Abstract

Abstract In Karolina Waclawiak's novel, How to Get into the Twin Palms (2012), the Polish American immigrant narrator changes her name from the “too-Polish” Zosia to Anya, in order to “pass” as Russian and gain access to the titular social club. This attempt to pass as Russian—imbued with personal hopes for a sense of belonging and power—alludes to a history of tensions across American ethno-racial lines, while at the same time illuminating significant differences among Europeans otherwise presumed to be simply White. Anya's attempts to pass center around her gendered and sexualized embodiment, a step that then allows her to define her relationships to the United States and Poland by questioning, developing, and leveraging her new name in exchange for a new ethno-racialized identity.

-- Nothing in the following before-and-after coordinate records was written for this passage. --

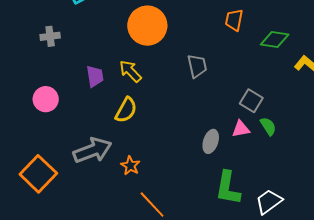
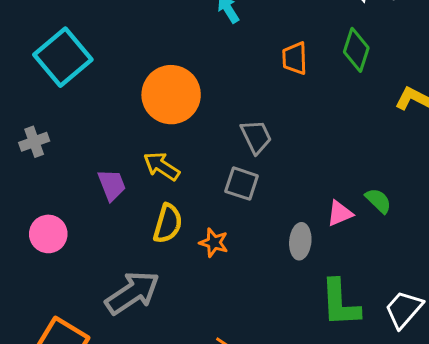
green diamond: (275, 39) -> (356, 50), moved, turned -68
gray square: (251, 101) -> (242, 184), moved
orange star: (130, 166) -> (214, 243), moved

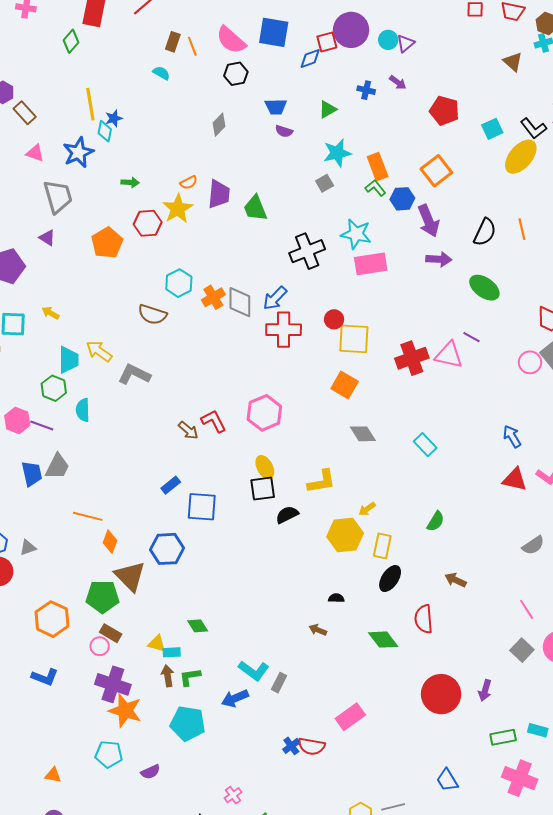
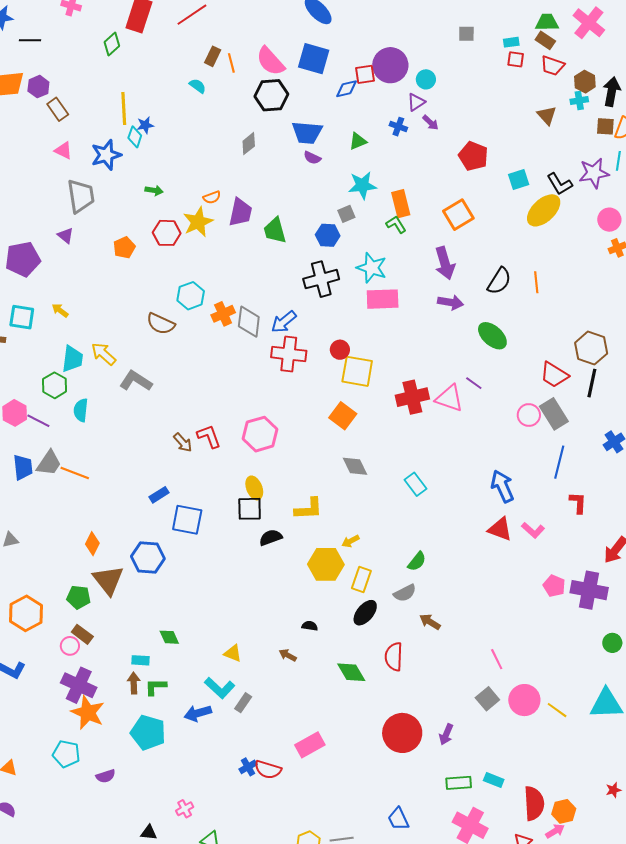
purple triangle: (406, 43) -> (416, 102), moved
black hexagon: (236, 74) -> (271, 95), size x1.4
blue trapezoid: (276, 107) -> (307, 132), size x1.4
blue hexagon: (402, 199) -> (328, 235), moved
orange pentagon: (107, 243) -> (124, 247), size x0.7
blue arrow: (512, 436) -> (502, 486), size x1.4
orange line: (88, 516) -> (75, 473), moved
gray semicircle: (533, 545) -> (405, 593), moved
green pentagon: (103, 597) -> (79, 597), size x0.7
yellow triangle: (157, 643) -> (233, 653), moved

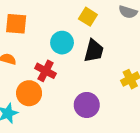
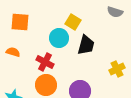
yellow square: (88, 17) -> (73, 22), moved
orange circle: (29, 93) -> (46, 85), moved

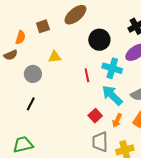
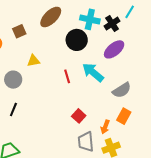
cyan cross: (112, 68) -> (90, 19), moved
cyan arrow: (112, 95) -> (93, 72), moved
orange arrow: (117, 121) -> (105, 127), moved

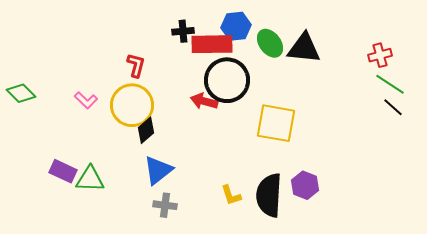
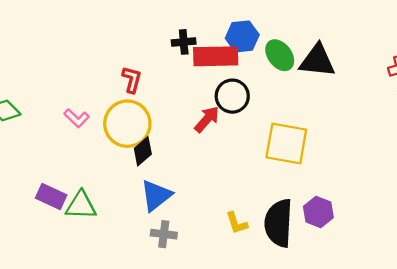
black circle: (227, 80) -> (232, 96), size x0.7
red arrow: (204, 101) -> (207, 119), turned 116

The novel's thematic and formal preoccupation with naming and names thus reflects the ways in which immigrants negotiate the interconnectedness of identity's multiple manifestations and forge identities on their own terms. The privilege of the choice to pass within and among Slavic ethnicities distinguishes texts like Twin Palms as the ancestral inheritors of a US-immigrant literary tradition while also marking the Whiteness of their protagonists. Anya's particular imagination of US-immigrant-selfhood is predicated on ethno-racial differentiation and gendered embodiment determined both by an overidentification premised on erasure and by distinction within the twenty-first-century American racialized milieu. Waclawiak's narrative deploys different strategies at the level of naming in order to circle around the issue of race while simultaneously centering the differences within post-Soviet Slavic White ethnicity.